Health Minister Jonathan Coleman says a $59.2 million boost will be delivered over four years to eliminate single crewing.

It means call-outs normally attended by two ambulances will now be attended by one, consisting of at least one trained paramedic and an extra person who may be an "emergency medical assistant".

St John, which runs ambulance services everywhere except Wellington, said the extra money would allow it to boost its paid ambulance staff by 420, or more than a third, from 1168 to 1588, plus an extra 10 staff in the Auckland control centre.


The biggest increases will be in rural areas, where many call-outs are currently single-crewed.

St John's central-west region, including the Waikato and Taranaki, will get 78 extra staff, followed by 69 in the central-south (Whanganui/Manawatu/Hawke's Bay), 65 in the central east (Bay of Plenty/Gisborne), 55 in Auckland (including control centre), 46 in Northland, 44 in Canterbury, 41 in Nelson/Marlborough/West Coast and 32 in Otago/Southland.

"Ending single-crewing is one of the most significant developments in our ambulance service history," St John chief executive Peter Bradley said.

"We will be able to recruit 430 frontline jobs over four years and provide rural New Zealand with the same crewing levels as urban areas; a move that will save more lives and make it safer for our crews."

Central-west operations manager Stuart Cockburn said the move would make a huge difference not just for patients but also for ambulance officers' safety.

"I have been in fear of my safety before," Cockburn said.

"I was responding to a cardiac event at a gang house. I was by myself doing CPR and trying to do everything I could. I had gang members standing there behind me saying, 'If your patient dies, you die.'

"To have someone with me would make the job a heck of a lot easier and safer."

Paramedic Sonia Usal thinks that today's announcement doesn't quite go far enough and she would like to see two clinically qualified people in every ambulance.

However Ambulance Professionals First, a branch of First Union representing more than 1000 paramedics, said about 300 of the new jobs would be for "emergency medical assistants" without adequate training.

"Emergency medical assistants will receive just three weeks training and won't have the authority to practise without supervision," said spokeswoman Lynette Blacklaws.

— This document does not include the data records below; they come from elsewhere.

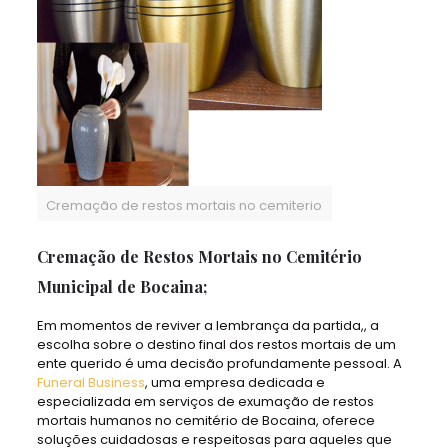
Cremação de restos mortais no cemiterio
Cremação de Restos Mortais no Cemitério
Municipal de Bocaina;
Em momentos de reviver a lembrança da partida,, a
escolha sobre o destino final dos restos mortais de um
ente querido é uma decisão profundamente pessoal. A
Funeral Business
, uma empresa dedicada e
especializada em serviços de exumação de restos
mortais humanos no cemitério de Bocaina, oferece
soluções cuidadosas e respeitosas para aqueles que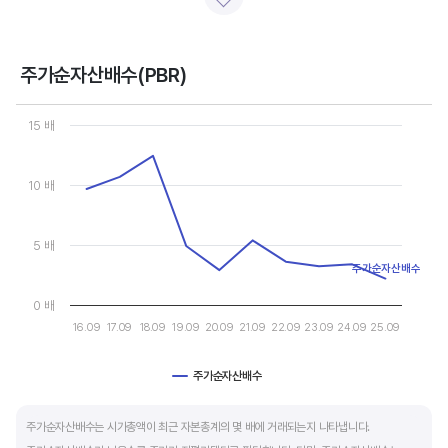
일반적으로 아래 4가지 유형으로 분석할 수 있습니다.
- 강력매수 검토 : 주당순이익 증가, 주가 하락 또는 횡보
- 매수 검토 : 주당순이익 증가, 주가 상승
주가순자산배수(PBR)
- 매도 검토 : 주당순이익 감소, 주가 횡보 또는 하락
Chart
- 강력매도 검토 : 주당순이익 감소, 주가 상승
Line chart with 10 data points.
15 배
View as data table, Chart
The chart has 1 X axis displaying categories.
주당순이익이 증가해도 시장 전체적인 악재로 주가가 급락하면 좋은 매수 기회가 됩니다.
The chart has 1 Y axis displaying values. Data ranges from 2.20
10 배
주가수익배수(PER) 차트와 함께 분석하면 더 유용합니다.
5 배
주가순자산배수
0 배
16.09
17.09
18.09
19.09
20.09
21.09
22.09
23.09
24.09
25.09
주가순자산배수
End of interactive chart.
주가순자산배수는 시가총액이 최근 자본총계의 몇 배에 거래되는지 나타냅니다.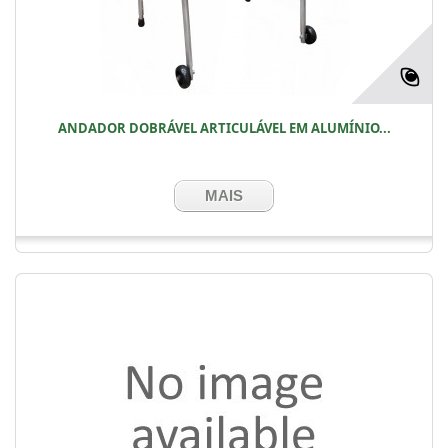
ANDADOR DOBRÁVEL ARTICULÁVEL EM ALUMÍNIO...
MAIS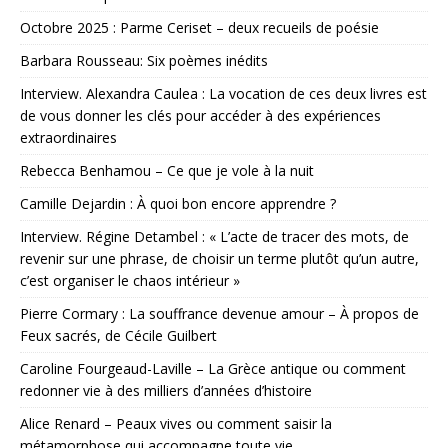
Octobre 2025 : Parme Ceriset – deux recueils de poésie
Barbara Rousseau: Six poèmes inédits
Interview. Alexandra Caulea : La vocation de ces deux livres est
de vous donner les clés pour accéder à des expériences
extraordinaires
Rebecca Benhamou – Ce que je vole à la nuit
Camille Dejardin : À quoi bon encore apprendre ?
Interview. Régine Detambel : « L’acte de tracer des mots, de
revenir sur une phrase, de choisir un terme plutôt qu’un autre,
c’est organiser le chaos intérieur »
Pierre Cormary : La souffrance devenue amour – À propos de
Feux sacrés, de Cécile Guilbert
Caroline Fourgeaud-Laville – La Grèce antique ou comment
redonner vie à des milliers d’années d’histoire
Alice Renard – Peaux vives ou comment saisir la
métamorphose qui accompagne toute vie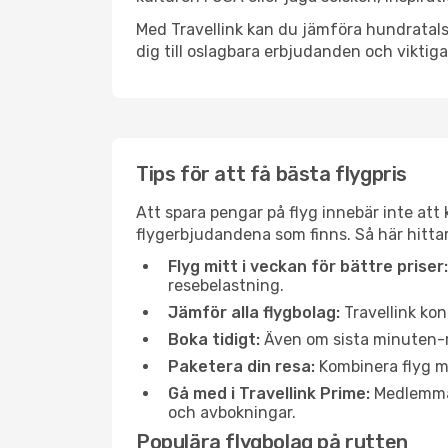
Med Travellink kan du jämföra hundratals 
dig till oslagbara erbjudanden och viktiga 
Tips för att få bästa flygpris
Att spara pengar på flyg innebär inte at
flygerbjudandena som finns. Så här hitta
Flyg mitt i veckan för bättre priser:
resebelastning.
Jämför alla flygbolag:
Travellink kon
Boka tidigt:
Även om sista minuten-res
Paketera din resa:
Kombinera flyg me
Gå med i Travellink Prime:
Medlemmar 
och avbokningar.
Populära flygbolag på rutten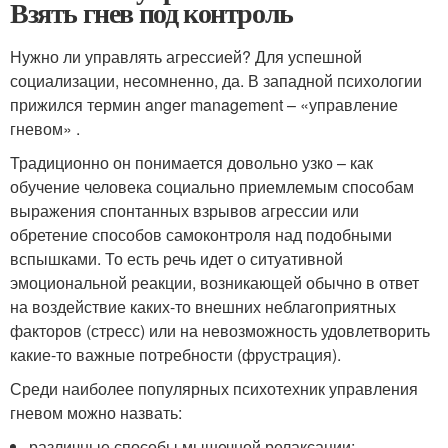
Взять гнев под контроль
Нужно ли управлять агрессией? Для успешной
социализации, несомненно, да. В западной психологии
прижился термин anger management – «управление
гневом» .
Традиционно он понимается довольно узко – как
обучение человека социально приемлемым способам
выражения спонтанных взрывов агрессии или
обретение способов самоконтроля над подобными
вспышками. То есть речь идет о ситуативной
эмоциональной реакции, возникающей обычно в ответ
на воздействие каких-то внешних неблагоприятных
факторов (стресс) или на невозможность удовлетворить
какие-то важные потребности (фрустрация).
Среди наиболее популярных психотехник управления
гневом можно назвать:
различные способы мышечной релаксации;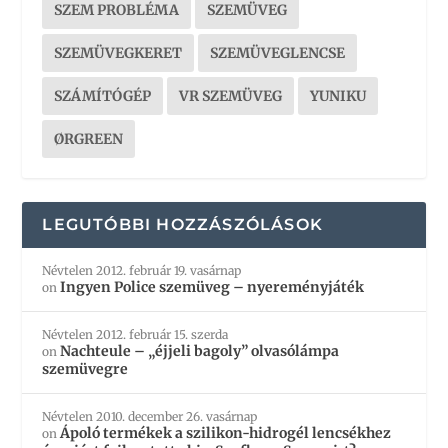
SZEM PROBLÉMA
SZEMÜVEG
SZEMÜVEGKERET
SZEMÜVEGLENCSE
SZÁMÍTÓGÉP
VR SZEMÜVEG
YUNIKU
ØRGREEN
LEGUTÓBBI HOZZÁSZÓLÁSOK
Névtelen
2012. február 19. vasárnap
Ingyen Police szemüveg – nyereményjáték
on
Névtelen
2012. február 15. szerda
Nachteule – „éjjeli bagoly” olvasólámpa
on
szemüvegre
Névtelen
2010. december 26. vasárnap
Ápoló termékek a szilikon-hidrogél lencsékhez
on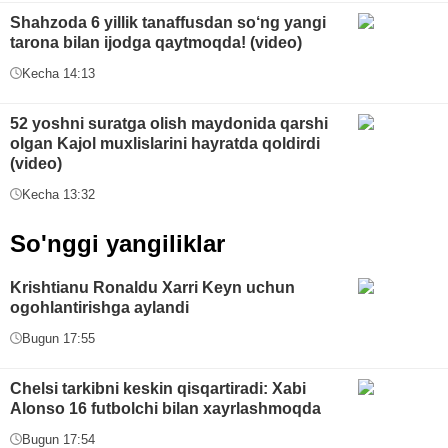
Shahzoda 6 yillik tanaffusdan so‘ng yangi
tarona bilan ijodga qaytmoqda! (video)
Kecha 14:13
52 yoshni suratga olish maydonida qarshi
olgan Kajol muxlislarini hayratda qoldirdi
(video)
Kecha 13:32
So'nggi yangiliklar
Krishtianu Ronaldu Xarri Keyn uchun
ogohlantirishga aylandi
Bugun 17:55
Chelsi tarkibni keskin qisqartiradi: Xabi
Alonso 16 futbolchi bilan xayrlashmoqda
Bugun 17:54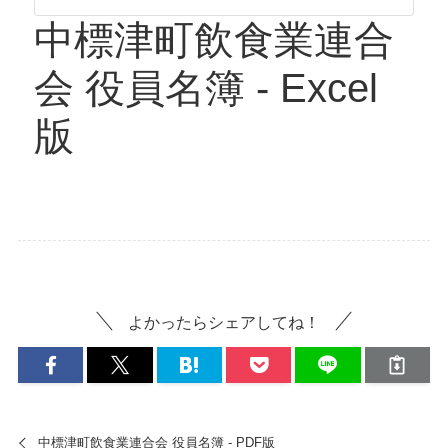
中標津町飲食業連合
会 役員名簿 - Excel
版
よかったらシェアしてね！
中標津町飲食業連合会 役員名簿 - PDF版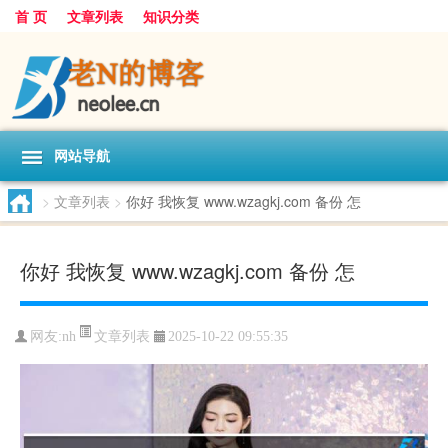
首 页
文章列表
知识分类
网站导航
>
文章列表
>
你好 我恢复 www.wzagkj.com 备份 怎
你好 我恢复 www.wzagkj.com 备份 怎
文章列表
网友:
nh
2025-10-22 09:55:35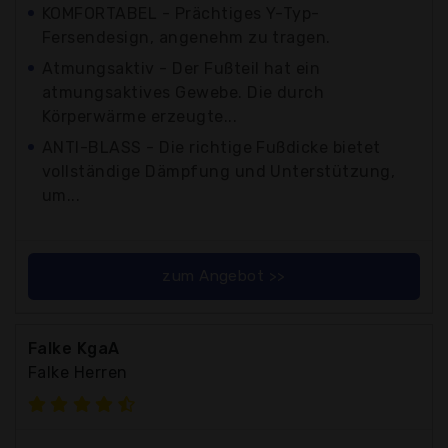
KOMFORTABEL - Prächtiges Y-Typ-
Fersendesign, angenehm zu tragen.
Atmungsaktiv - Der Fußteil hat ein
atmungsaktives Gewebe. Die durch
Körperwärme erzeugte...
ANTI-BLASS - Die richtige Fußdicke bietet
vollständige Dämpfung und Unterstützung,
um...
zum Angebot >>
Falke KgaA
Falke Herren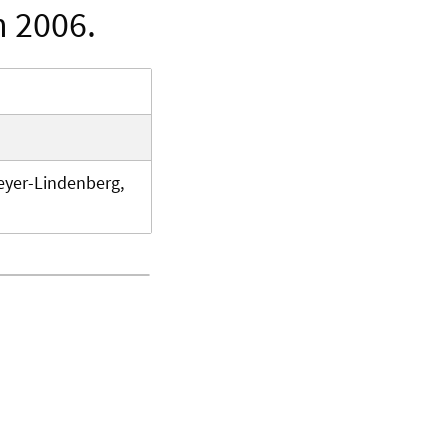
 2006.
 Meyer-Lindenberg,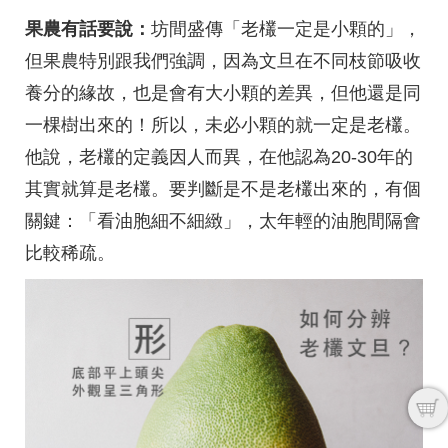
果農有話要說：
坊間盛傳「老欉一定是小顆的」，
但果農特別跟我們強調，因為文旦在不同枝節吸收
養分的緣故，也是會有大小顆的差異，但他還是同
一棵樹出來的！所以，未必小顆的就一定是老欉。
他說，老欉的定義因人而異，在他認為20-30年的
其實就算是老欉。要判斷是不是老欉出來的，有個
關鍵：「看油胞細不細緻」，太年輕的油胞間隔會
比較稀疏。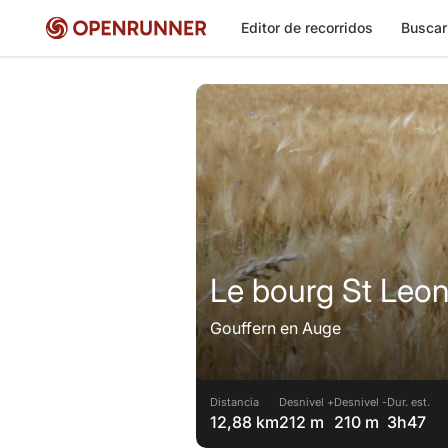
Editor de recorridos
Buscar
Le bourg St Leo
Gouffern en Auge
Distancia
Desnivel +
Desnivel -
Dur. est.
12,88 km
212 m
210 m
3h47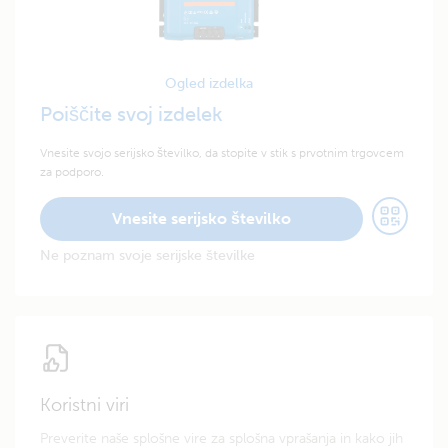
Ogled izdelka
Poiščite svoj izdelek
Vnesite svojo serijsko številko, da stopite v stik s prvotnim trgovcem
za podporo.
Vnesite serijsko številko
Ne poznam svoje serijske številke
Koristni viri
Preverite naše splošne vire za splošna vprašanja in kako jih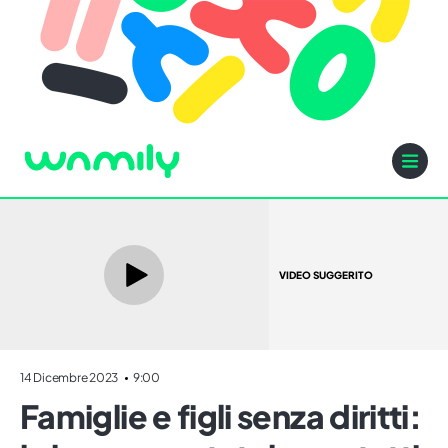
VIDEO SUGGERITO
14 Dicembre 2023
9:00
Famiglie e figli senza diritti:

"In metropolitan areas ambulances are crewed with two qualified ambulance officers. This means they can care for multiple patients at a single incident, they can consult with each other and they have the benefit of a second opinion when making critical medical decisions in crisis situations," said Blacklaws.

"We want to see that level of service right across the country, not just in the major population centres."

A St John spokeswoman said the extra staff would include "emergency medical assistants (EMAs), emergency medical technicians, paramedics, intensive care paramedics and clinical control centre staff".

"We don't know exactly how many of those new positions will be EMAs. We have just had the announcement and will work with communities and staff to determine what the right mix for each community is," she said.

"Emergency medical assistants will undergo a minimum five-month training programme, starting with foundation ambulance education and culminating with EMA focused training."

Coleman said $31.2m of the extra funding over four years would come from taxpayers via the health vote. The other $28 million will come from the Accident Compensation Corporation (ACC).

ACC will also pay $192m in the next five years towards the recent $2 billion plan to raise caregivers' wages in aged care and disability services. Coleman said then that the pay deal could affect ACC levies.

"ACC levies are set for the coming years, but may possibly increase over the next decade to support this," he said last month.

St John said the changes would increase total state funding through Health and ACC from $139m in 2015-16 to $161.6m in 2017-18, raising state funding from 69 per cent to 74 per cent of ambulance costs.

The other $55.7m (26 per cent of total costs) will still have to be raised through fundraising and fees charged to ambulance patients.